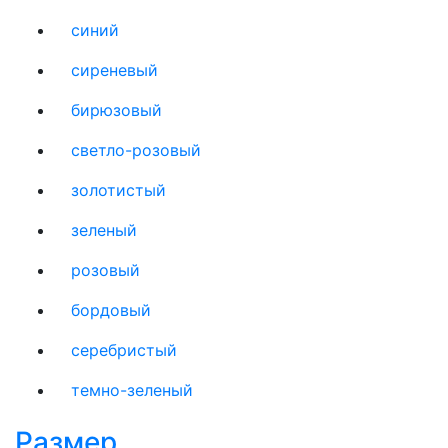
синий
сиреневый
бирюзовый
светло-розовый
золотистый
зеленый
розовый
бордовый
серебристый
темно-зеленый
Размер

--

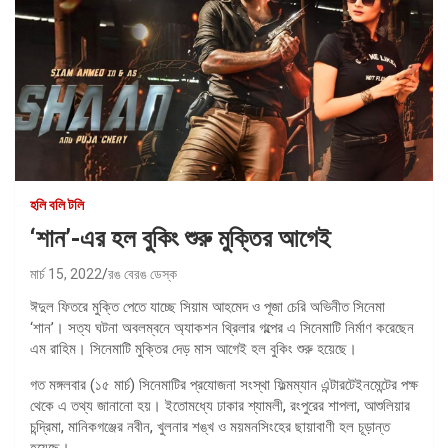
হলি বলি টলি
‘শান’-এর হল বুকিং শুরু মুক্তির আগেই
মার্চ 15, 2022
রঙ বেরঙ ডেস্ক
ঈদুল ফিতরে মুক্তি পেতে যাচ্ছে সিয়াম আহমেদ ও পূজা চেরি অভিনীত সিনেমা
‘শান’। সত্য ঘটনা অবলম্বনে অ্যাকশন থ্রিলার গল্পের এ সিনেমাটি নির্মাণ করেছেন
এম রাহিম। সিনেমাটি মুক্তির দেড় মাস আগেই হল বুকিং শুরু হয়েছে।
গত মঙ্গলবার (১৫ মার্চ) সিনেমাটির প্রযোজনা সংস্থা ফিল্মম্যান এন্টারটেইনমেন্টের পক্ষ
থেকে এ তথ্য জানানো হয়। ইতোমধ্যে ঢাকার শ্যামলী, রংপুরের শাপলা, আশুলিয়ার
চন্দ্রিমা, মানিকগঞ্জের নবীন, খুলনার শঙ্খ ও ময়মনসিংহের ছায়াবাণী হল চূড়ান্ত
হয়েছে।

* * *

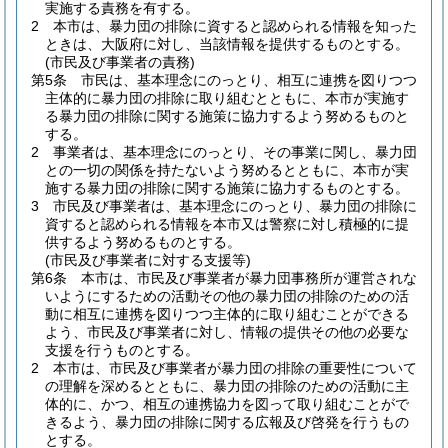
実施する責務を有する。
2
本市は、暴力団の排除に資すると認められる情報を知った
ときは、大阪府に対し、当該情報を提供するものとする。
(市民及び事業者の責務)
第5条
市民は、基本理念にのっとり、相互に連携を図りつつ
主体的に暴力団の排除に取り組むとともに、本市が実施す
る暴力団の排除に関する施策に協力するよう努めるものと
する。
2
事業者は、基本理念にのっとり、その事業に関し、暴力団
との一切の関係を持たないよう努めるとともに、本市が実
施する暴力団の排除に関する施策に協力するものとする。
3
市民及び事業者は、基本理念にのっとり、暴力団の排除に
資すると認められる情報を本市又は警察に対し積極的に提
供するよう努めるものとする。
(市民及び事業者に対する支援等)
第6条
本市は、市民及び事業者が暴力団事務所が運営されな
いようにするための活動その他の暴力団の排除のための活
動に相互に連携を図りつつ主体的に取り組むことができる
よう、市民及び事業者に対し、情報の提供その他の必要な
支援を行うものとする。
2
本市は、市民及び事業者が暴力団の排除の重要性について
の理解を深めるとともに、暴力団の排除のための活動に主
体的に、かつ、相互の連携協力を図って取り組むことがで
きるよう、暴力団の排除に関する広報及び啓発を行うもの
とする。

Action item: Which lines in the items above contain the string "基本理念にのっとり" with its case matching exactly? Find each one and copy it out in full.

Result below:
市民は、基本理念にのっとり、相互に連携を図りつつ
事業者は、基本理念にのっとり、その事業に関し、暴力団
市民及び事業者は、基本理念にのっとり、暴力団の排除に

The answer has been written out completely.